Md., Calif. In Stem Cell Alliance

First Pact Of Its Kind Could Speed Research On Problems Ranging From War Injuries To Cancer

September 22, 2009|By Frank D. Roylance | Frank D. Roylance,frank.roylance@baltsun.com

Against the backdrop of the 2009 World Stem Cell Summit in Baltimore, Maryland authorities on Monday signed a first-ever bicoastal agreement with the state of California to enable hundreds of scientists funded by agencies in each state to pool their scientific talents and hundreds of millions of dollars in research grants.

"By forging collaborations with California, we can create together intellectual powerhouse teams to accelerate the search for cures and ... therapies for the benefit of people across the country and around the world," said Gov. Martin O'Malley, who witnessed the agreement signed by the Maryland Technology Development Corp. and the California Institute for Regenerative Medicine.

California has the largest program in the world providing funding for stem cell research, with more than $781 million in grants awarded since 2005.

Maryland's 2006 Stem Cell Research Act has so far funded about $56 million in grants through the state's Stem Cell Research Fund. Scientists at the University of Maryland School of Medicine and Union Memorial Hospital, for example, are exploring why stem cells seem to speed the healing of weak or broken tendons. Others at UM are probing the suspected existence of cancer stem cells that enable "cured" cancers to recur. And other researchers at Maryland and Johns Hopkins are hoping to put stem cells to work healing victims of combat injuries and other trauma.

The new bicoastal agreement is a first for both states. No Maryland money will be spent in California, and vice versa. But each state hopes the fruits of their scientific collaboration will help scientists in both states leverage even more research money from the National Institutes of Health, the largest source of biomedical research dollars in the world.

**DATA UNDER STUDY**
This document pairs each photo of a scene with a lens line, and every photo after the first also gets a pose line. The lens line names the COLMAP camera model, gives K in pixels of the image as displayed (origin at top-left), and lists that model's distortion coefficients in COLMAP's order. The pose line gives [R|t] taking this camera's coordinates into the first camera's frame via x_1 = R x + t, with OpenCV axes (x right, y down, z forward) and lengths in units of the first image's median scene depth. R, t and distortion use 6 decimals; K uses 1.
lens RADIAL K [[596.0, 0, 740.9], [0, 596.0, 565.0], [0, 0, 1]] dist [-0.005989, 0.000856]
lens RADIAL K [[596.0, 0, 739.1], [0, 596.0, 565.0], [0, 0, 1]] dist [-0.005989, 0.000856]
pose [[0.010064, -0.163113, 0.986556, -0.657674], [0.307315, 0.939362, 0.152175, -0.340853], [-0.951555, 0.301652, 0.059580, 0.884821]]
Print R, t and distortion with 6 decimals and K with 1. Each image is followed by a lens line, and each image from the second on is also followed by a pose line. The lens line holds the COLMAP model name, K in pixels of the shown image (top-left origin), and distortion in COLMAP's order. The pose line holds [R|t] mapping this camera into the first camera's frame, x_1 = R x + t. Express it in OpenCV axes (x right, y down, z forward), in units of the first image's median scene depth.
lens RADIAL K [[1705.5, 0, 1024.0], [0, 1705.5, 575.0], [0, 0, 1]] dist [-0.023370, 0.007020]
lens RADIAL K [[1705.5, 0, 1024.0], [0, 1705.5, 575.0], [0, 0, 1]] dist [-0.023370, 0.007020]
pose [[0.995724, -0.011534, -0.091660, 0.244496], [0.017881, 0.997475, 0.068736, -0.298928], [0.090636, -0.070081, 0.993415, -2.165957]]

**TASK GOAL**
Please print the stem cell article's text between "Against the backdrop" and "for Regenerative Medicine.", inclusive, with no changes. The items play no part in this work.

**SOLUTION BELOW**
Against the backdrop of the 2009 World Stem Cell Summit in Baltimore, Maryland authorities on Monday signed a first-ever bicoastal agreement with the state of California to enable hundreds of scientists funded by agencies in each state to pool their scientific talents and hundreds of millions of dollars in research grants.

"By forging collaborations with California, we can create together intellectual powerhouse teams to accelerate the search for cures and ... therapies for the benefit of people across the country and around the world," said Gov. Martin O'Malley, who witnessed the agreement signed by the Maryland Technology Development Corp. and the California Institute for Regenerative Medicine.